I don't know if you can detect which side was hit by default (for a normal collision check in most cases the answer is no, it just returns a boolean of whether there's a collision or not), but there are other ways around this.
Obviously if you just say "is there a collision? Reflect" you can run into a problem where the ball hits the wall, reflects but not enough to actually make it back to "outside" the wall, reflects again, and so on every frame where it just gets stuck in the wall forever. So you need to avoid that. One of many ways of doing this: treat the ball as a state machine that is by default in the "non-reflecting" state. When in this state and you detect a collision, change it to the "reflecting" state.

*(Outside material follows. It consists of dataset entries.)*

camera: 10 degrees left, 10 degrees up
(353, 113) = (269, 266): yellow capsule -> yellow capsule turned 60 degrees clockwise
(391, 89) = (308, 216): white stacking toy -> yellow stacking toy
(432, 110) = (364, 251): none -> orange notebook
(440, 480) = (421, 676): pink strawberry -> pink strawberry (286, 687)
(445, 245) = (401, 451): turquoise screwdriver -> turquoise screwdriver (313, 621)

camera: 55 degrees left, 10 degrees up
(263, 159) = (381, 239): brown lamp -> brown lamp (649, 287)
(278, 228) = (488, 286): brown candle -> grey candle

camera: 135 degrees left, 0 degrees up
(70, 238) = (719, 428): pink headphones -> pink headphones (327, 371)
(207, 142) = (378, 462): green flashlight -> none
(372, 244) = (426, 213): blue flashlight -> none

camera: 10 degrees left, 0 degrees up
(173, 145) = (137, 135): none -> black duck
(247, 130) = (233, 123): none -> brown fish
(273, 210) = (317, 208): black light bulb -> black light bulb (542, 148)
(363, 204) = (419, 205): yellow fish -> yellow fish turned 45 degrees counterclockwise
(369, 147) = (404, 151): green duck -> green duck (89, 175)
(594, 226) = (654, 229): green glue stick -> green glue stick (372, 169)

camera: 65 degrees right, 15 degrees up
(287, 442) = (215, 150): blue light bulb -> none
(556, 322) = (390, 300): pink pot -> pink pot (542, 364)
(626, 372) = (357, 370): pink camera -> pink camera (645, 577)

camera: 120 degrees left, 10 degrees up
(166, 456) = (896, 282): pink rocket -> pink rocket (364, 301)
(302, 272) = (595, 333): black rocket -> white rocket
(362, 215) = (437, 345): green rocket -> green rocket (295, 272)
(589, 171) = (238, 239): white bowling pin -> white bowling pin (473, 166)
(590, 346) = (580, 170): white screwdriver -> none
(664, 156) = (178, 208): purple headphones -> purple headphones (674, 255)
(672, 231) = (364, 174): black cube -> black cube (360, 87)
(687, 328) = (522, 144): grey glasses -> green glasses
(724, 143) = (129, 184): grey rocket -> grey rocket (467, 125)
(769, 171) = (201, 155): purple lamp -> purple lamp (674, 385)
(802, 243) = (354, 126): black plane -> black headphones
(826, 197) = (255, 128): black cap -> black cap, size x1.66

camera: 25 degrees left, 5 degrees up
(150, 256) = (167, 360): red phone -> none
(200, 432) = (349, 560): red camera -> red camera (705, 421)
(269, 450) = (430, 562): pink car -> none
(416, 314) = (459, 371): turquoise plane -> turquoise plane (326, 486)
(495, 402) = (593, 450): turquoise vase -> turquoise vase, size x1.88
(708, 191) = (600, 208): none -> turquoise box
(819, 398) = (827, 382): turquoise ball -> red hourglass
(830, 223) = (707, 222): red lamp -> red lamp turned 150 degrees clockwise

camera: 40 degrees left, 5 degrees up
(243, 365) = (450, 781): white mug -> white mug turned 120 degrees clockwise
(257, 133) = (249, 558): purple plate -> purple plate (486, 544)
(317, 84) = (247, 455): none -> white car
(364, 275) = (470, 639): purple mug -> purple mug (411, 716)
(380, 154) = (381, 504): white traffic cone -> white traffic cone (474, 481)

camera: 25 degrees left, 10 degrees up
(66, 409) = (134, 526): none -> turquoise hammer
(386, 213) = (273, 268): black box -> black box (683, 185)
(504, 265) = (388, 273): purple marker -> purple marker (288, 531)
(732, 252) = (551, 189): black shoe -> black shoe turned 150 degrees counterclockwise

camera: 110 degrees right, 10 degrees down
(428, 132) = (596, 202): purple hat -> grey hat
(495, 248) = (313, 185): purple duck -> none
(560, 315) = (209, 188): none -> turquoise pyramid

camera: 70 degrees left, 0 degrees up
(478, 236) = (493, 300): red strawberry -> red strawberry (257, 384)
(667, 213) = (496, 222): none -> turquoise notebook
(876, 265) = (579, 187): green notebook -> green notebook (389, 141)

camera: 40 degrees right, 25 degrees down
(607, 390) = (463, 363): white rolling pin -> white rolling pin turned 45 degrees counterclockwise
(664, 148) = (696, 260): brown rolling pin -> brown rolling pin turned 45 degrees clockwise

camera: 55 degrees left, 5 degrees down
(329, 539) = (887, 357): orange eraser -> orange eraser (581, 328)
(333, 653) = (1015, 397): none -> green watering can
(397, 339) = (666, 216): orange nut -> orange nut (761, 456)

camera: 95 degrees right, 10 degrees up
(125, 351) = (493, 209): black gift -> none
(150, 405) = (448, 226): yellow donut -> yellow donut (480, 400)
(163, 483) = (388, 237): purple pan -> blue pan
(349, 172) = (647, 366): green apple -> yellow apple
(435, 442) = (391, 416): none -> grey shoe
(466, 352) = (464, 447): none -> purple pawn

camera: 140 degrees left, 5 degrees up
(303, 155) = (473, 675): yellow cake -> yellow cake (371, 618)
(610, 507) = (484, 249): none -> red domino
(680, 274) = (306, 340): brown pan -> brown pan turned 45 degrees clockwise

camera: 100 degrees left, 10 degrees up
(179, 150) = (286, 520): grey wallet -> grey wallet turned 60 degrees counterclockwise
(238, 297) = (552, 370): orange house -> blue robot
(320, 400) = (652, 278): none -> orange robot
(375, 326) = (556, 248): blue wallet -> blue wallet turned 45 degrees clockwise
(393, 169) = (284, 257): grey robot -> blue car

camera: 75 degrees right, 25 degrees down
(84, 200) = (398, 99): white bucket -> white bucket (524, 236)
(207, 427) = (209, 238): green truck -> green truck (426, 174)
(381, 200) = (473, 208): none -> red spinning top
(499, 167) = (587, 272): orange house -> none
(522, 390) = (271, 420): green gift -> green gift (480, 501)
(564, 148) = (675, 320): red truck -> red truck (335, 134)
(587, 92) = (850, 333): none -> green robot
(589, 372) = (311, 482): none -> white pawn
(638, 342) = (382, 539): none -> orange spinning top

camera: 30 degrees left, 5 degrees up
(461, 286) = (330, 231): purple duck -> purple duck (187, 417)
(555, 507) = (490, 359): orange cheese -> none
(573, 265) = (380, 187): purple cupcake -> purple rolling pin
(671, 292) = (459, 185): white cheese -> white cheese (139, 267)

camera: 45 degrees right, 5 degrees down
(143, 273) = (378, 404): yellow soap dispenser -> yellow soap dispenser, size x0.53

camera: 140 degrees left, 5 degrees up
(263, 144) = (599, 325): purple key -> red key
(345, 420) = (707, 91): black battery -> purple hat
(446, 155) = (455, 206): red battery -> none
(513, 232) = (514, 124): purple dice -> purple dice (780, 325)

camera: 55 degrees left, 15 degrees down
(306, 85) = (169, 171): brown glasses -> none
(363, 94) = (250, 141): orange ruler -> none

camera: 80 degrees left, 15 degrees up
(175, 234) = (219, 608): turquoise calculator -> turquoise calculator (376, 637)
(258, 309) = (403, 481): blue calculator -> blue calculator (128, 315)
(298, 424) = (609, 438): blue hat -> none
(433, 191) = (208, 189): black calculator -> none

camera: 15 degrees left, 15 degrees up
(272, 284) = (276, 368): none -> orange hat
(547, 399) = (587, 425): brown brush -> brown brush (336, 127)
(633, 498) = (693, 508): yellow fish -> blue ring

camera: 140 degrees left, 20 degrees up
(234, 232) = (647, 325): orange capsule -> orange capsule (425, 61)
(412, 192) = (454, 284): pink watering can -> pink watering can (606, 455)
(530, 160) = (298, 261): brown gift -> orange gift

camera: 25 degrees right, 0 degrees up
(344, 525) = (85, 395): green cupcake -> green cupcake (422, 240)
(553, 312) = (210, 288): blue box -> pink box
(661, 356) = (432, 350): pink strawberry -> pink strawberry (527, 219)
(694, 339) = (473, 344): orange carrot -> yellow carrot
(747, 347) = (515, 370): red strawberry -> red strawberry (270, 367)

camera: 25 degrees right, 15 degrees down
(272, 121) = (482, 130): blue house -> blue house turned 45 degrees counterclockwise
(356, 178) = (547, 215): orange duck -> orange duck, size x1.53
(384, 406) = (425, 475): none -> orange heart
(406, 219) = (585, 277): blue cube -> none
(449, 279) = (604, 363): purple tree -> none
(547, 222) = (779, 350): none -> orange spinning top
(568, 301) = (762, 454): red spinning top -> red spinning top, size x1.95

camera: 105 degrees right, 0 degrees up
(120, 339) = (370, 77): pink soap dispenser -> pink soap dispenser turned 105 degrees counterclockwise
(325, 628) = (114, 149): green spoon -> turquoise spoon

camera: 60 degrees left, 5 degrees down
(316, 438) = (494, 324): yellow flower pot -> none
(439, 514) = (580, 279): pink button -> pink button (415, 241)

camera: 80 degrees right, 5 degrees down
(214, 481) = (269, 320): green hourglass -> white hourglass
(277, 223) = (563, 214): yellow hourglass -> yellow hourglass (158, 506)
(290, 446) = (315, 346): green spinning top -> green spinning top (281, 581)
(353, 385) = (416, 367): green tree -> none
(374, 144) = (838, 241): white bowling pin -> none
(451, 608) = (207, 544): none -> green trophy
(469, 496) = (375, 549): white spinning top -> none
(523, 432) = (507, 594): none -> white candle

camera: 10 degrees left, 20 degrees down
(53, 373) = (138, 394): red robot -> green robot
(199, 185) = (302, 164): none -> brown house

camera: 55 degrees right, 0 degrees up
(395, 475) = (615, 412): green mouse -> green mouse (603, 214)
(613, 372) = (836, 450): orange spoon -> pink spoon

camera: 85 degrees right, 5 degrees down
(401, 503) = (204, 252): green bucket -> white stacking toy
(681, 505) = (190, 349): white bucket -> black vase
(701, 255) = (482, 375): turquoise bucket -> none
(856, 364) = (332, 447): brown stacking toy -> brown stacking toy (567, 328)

When in the reflecting state, ignore collisions, and only return to the non-reflecting state when there is NO collision.
Another problem: how do you tell the difference between a side collision (horizontal reflection) and a top or bottom collision (vertical reflection)? The original Breakout actually didn't make this distinction, so much; when the ball hit a brick, it would reflect vertically no matter where it hit, and the walls and ceiling were presumably hard-coded (checking the x or y coordinates of the ball). Changing the trajectory on collision with paddle is just a matter of comparing the x coordinate of the ball with the paddle to figure out sides. You could use that method for other things as well, so if you wanted the ball to reflect horizontally OR vertically against a brick, I'd be comparing the coordinates of the brick with the ball.